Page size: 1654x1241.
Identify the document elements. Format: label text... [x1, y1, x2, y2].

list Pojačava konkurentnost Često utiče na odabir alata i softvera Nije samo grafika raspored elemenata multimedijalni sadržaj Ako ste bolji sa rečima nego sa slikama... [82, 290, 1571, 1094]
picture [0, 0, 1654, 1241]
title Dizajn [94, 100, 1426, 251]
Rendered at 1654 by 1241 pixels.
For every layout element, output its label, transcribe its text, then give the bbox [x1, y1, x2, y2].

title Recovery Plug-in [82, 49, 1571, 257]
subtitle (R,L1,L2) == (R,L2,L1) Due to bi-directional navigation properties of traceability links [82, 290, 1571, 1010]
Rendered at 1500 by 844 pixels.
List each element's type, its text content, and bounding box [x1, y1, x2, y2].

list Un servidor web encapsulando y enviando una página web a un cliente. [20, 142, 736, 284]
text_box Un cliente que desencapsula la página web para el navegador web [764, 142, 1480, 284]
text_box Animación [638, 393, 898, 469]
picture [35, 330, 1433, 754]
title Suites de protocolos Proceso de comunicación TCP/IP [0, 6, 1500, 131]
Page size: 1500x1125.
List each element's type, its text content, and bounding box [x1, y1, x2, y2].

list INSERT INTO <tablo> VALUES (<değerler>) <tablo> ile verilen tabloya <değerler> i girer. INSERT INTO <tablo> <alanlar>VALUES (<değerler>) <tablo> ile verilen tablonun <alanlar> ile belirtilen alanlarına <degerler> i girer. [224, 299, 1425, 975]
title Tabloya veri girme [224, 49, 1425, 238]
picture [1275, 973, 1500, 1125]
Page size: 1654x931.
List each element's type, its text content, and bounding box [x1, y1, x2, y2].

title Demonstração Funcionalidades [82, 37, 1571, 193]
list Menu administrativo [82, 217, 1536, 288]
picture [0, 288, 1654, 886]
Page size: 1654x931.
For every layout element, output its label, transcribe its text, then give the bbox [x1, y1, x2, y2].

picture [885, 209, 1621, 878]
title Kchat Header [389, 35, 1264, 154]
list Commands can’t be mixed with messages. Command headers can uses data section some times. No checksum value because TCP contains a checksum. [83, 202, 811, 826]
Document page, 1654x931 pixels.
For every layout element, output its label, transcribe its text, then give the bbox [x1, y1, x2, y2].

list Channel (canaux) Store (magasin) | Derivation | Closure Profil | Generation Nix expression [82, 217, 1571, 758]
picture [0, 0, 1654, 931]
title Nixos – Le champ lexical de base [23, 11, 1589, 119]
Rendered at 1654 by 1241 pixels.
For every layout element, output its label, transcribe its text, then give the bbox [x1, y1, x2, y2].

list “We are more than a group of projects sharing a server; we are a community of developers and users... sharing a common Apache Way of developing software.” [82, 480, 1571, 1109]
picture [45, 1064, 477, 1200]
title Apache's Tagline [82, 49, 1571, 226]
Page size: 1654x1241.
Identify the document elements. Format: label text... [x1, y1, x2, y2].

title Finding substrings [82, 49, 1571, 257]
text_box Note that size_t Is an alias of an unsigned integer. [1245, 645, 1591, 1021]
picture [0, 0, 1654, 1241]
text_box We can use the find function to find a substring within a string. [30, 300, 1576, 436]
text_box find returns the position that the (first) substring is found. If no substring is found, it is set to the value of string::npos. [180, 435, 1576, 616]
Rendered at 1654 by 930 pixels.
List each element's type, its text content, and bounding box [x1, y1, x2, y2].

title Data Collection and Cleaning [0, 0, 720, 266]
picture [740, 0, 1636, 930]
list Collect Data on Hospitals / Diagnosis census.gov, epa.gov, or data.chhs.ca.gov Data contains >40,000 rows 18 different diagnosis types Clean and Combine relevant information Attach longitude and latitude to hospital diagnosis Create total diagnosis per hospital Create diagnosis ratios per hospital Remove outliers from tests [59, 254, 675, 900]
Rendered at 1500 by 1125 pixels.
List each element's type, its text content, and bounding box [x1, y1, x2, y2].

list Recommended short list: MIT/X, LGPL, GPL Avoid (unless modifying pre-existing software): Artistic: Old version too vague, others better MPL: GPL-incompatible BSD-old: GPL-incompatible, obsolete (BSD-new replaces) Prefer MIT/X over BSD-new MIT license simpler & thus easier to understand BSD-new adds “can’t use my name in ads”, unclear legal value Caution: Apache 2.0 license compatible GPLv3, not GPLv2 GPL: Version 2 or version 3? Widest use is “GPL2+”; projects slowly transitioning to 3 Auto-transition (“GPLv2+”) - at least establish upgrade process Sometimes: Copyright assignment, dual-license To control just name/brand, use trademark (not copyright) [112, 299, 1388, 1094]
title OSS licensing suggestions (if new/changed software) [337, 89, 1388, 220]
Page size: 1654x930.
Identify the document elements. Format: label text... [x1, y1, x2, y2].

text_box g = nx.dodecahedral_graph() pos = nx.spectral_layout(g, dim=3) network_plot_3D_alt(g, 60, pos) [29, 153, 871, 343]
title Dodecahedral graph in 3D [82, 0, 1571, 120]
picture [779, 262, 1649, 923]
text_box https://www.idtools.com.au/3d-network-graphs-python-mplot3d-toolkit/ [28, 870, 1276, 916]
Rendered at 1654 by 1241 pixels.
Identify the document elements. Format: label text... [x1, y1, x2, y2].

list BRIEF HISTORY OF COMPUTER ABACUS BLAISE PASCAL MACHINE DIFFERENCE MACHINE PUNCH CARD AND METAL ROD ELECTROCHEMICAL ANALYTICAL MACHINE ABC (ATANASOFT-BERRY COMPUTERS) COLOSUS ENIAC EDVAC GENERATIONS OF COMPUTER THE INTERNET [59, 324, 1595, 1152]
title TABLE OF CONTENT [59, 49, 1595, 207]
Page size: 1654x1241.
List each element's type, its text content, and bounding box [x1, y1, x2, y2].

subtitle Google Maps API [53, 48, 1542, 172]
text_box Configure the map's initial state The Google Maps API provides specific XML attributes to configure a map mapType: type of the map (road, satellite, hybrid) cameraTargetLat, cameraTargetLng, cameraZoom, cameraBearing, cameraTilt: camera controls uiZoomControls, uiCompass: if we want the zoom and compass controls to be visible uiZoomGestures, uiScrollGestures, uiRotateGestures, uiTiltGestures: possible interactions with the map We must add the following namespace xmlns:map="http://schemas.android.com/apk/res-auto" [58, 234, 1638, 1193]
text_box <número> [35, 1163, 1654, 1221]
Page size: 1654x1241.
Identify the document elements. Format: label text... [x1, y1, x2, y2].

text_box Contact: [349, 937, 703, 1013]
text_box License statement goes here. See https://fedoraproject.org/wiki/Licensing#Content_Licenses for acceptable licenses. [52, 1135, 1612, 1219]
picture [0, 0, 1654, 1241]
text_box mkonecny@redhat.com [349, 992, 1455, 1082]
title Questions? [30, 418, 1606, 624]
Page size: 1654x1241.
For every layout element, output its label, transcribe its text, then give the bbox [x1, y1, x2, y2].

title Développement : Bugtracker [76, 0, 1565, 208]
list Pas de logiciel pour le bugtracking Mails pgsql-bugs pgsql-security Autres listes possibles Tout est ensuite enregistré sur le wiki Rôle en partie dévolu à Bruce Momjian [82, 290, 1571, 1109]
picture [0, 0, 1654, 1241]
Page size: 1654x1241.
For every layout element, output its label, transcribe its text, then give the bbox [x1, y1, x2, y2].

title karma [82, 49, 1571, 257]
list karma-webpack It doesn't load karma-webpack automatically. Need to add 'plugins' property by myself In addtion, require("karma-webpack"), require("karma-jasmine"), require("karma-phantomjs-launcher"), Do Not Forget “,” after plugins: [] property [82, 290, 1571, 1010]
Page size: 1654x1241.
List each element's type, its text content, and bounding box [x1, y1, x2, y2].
^^^^
Brief:
Reproduce all of the items above, replacing every occurrence of "bounding box" with "enclosing box" and leaving everything else unchanged.

Written solution:
Page size: 1654x1241.
Identify the document elements. Format: label text... [x1, y1, x2, y2].

list Pojačava konkurentnost Često utiče na odabir alata i softvera Nije samo grafika raspored elemenata multimedijalni sadržaj Ako ste bolji sa rečima nego sa slikama... [82, 290, 1571, 1094]
picture [0, 0, 1654, 1241]
title Dizajn [94, 100, 1426, 251]
Rendered at 1654 by 1241 pixels.
For every layout element, output its label, transcribe its text, then give the bbox [x1, y1, x2, y2].

title Recovery Plug-in [82, 49, 1571, 257]
subtitle (R,L1,L2) == (R,L2,L1) Due to bi-directional navigation properties of traceability links [82, 290, 1571, 1010]
Rendered at 1500 by 844 pixels.
List each element's type, its text content, and enclosing box [x1, y1, x2, y2].

list Un servidor web encapsulando y enviando una página web a un cliente. [20, 142, 736, 284]
text_box Un cliente que desencapsula la página web para el navegador web [764, 142, 1480, 284]
text_box Animación [638, 393, 898, 469]
picture [35, 330, 1433, 754]
title Suites de protocolos Proceso de comunicación TCP/IP [0, 6, 1500, 131]
Page size: 1500x1125.
List each element's type, its text content, and enclosing box [x1, y1, x2, y2].

list INSERT INTO <tablo> VALUES (<değerler>) <tablo> ile verilen tabloya <değerler> i girer. INSERT INTO <tablo> <alanlar>VALUES (<değerler>) <tablo> ile verilen tablonun <alanlar> ile belirtilen alanlarına <degerler> i girer. [224, 299, 1425, 975]
title Tabloya veri girme [224, 49, 1425, 238]
picture [1275, 973, 1500, 1125]
Page size: 1654x931.
List each element's type, its text content, and enclosing box [x1, y1, x2, y2].

title Demonstração Funcionalidades [82, 37, 1571, 193]
list Menu administrativo [82, 217, 1536, 288]
picture [0, 288, 1654, 886]
Page size: 1654x931.
For every layout element, output its label, transcribe its text, then give the bbox [x1, y1, x2, y2].

picture [885, 209, 1621, 878]
title Kchat Header [389, 35, 1264, 154]
list Commands can’t be mixed with messages. Command headers can uses data section some times. No checksum value because TCP contains a checksum. [83, 202, 811, 826]
Document page, 1654x931 pixels.
For every layout element, output its label, transcribe its text, then give the bbox [x1, y1, x2, y2].

list Channel (canaux) Store (magasin) | Derivation | Closure Profil | Generation Nix expression [82, 217, 1571, 758]
picture [0, 0, 1654, 931]
title Nixos – Le champ lexical de base [23, 11, 1589, 119]
Rendered at 1654 by 1241 pixels.
For every layout element, output its label, transcribe its text, then give the bbox [x1, y1, x2, y2].

list “We are more than a group of projects sharing a server; we are a community of developers and users... sharing a common Apache Way of developing software.” [82, 480, 1571, 1109]
picture [45, 1064, 477, 1200]
title Apache's Tagline [82, 49, 1571, 226]
Page size: 1654x1241.
Identify the document elements. Format: label text... [x1, y1, x2, y2].

title Finding substrings [82, 49, 1571, 257]
text_box Note that size_t Is an alias of an unsigned integer. [1245, 645, 1591, 1021]
picture [0, 0, 1654, 1241]
text_box We can use the find function to find a substring within a string. [30, 300, 1576, 436]
text_box find returns the position that the (first) substring is found. If no substring is found, it is set to the value of string::npos. [180, 435, 1576, 616]
Rendered at 1654 by 930 pixels.
List each element's type, its text content, and enclosing box [x1, y1, x2, y2].

title Data Collection and Cleaning [0, 0, 720, 266]
picture [740, 0, 1636, 930]
list Collect Data on Hospitals / Diagnosis census.gov, epa.gov, or data.chhs.ca.gov Data contains >40,000 rows 18 different diagnosis types Clean and Combine relevant information Attach longitude and latitude to hospital diagnosis Create total diagnosis per hospital Create diagnosis ratios per hospital Remove outliers from tests [59, 254, 675, 900]
Rendered at 1500 by 1125 pixels.
List each element's type, its text content, and enclosing box [x1, y1, x2, y2].

list Recommended short list: MIT/X, LGPL, GPL Avoid (unless modifying pre-existing software): Artistic: Old version too vague, others better MPL: GPL-incompatible BSD-old: GPL-incompatible, obsolete (BSD-new replaces) Prefer MIT/X over BSD-new MIT license simpler & thus easier to understand BSD-new adds “can’t use my name in ads”, unclear legal value Caution: Apache 2.0 license compatible GPLv3, not GPLv2 GPL: Version 2 or version 3? Widest use is “GPL2+”; projects slowly transitioning to 3 Auto-transition (“GPLv2+”) - at least establish upgrade process Sometimes: Copyright assignment, dual-license To control just name/brand, use trademark (not copyright) [112, 299, 1388, 1094]
title OSS licensing suggestions (if new/changed software) [337, 89, 1388, 220]
Page size: 1654x930.
Identify the document elements. Format: label text... [x1, y1, x2, y2].

text_box g = nx.dodecahedral_graph() pos = nx.spectral_layout(g, dim=3) network_plot_3D_alt(g, 60, pos) [29, 153, 871, 343]
title Dodecahedral graph in 3D [82, 0, 1571, 120]
picture [779, 262, 1649, 923]
text_box https://www.idtools.com.au/3d-network-graphs-python-mplot3d-toolkit/ [28, 870, 1276, 916]
Rendered at 1654 by 1241 pixels.
Identify the document elements. Format: label text... [x1, y1, x2, y2].

list BRIEF HISTORY OF COMPUTER ABACUS BLAISE PASCAL MACHINE DIFFERENCE MACHINE PUNCH CARD AND METAL ROD ELECTROCHEMICAL ANALYTICAL MACHINE ABC (ATANASOFT-BERRY COMPUTERS) COLOSUS ENIAC EDVAC GENERATIONS OF COMPUTER THE INTERNET [59, 324, 1595, 1152]
title TABLE OF CONTENT [59, 49, 1595, 207]
Page size: 1654x1241.
List each element's type, its text content, and enclosing box [x1, y1, x2, y2].

subtitle Google Maps API [53, 48, 1542, 172]
text_box Configure the map's initial state The Google Maps API provides specific XML attributes to configure a map mapType: type of the map (road, satellite, hybrid) cameraTargetLat, cameraTargetLng, cameraZoom, cameraBearing, cameraTilt: camera controls uiZoomControls, uiCompass: if we want the zoom and compass controls to be visible uiZoomGestures, uiScrollGestures, uiRotateGestures, uiTiltGestures: possible interactions with the map We must add the following namespace xmlns:map="http://schemas.android.com/apk/res-auto" [58, 234, 1638, 1193]
text_box <número> [35, 1163, 1654, 1221]
Page size: 1654x1241.
Identify the document elements. Format: label text... [x1, y1, x2, y2].

text_box Contact: [349, 937, 703, 1013]
text_box License statement goes here. See https://fedoraproject.org/wiki/Licensing#Content_Licenses for acceptable licenses. [52, 1135, 1612, 1219]
picture [0, 0, 1654, 1241]
text_box mkonecny@redhat.com [349, 992, 1455, 1082]
title Questions? [30, 418, 1606, 624]
Page size: 1654x1241.
For every layout element, output its label, transcribe its text, then give the bbox [x1, y1, x2, y2].

title Développement : Bugtracker [76, 0, 1565, 208]
list Pas de logiciel pour le bugtracking Mails pgsql-bugs pgsql-security Autres listes possibles Tout est ensuite enregistré sur le wiki Rôle en partie dévolu à Bruce Momjian [82, 290, 1571, 1109]
picture [0, 0, 1654, 1241]
Page size: 1654x1241.
For every layout element, output its label, transcribe its text, then give the bbox [x1, y1, x2, y2].

title karma [82, 49, 1571, 257]
list karma-webpack It doesn't load karma-webpack automatically. Need to add 'plugins' property by myself In addtion, require("karma-webpack"), require("karma-jasmine"), require("karma-phantomjs-launcher"), Do Not Forget “,” after plugins: [] property [82, 290, 1571, 1010]
Page size: 1654x1241.
List each element's type, its text content, and enclosing box [x1, y1, x2, y2].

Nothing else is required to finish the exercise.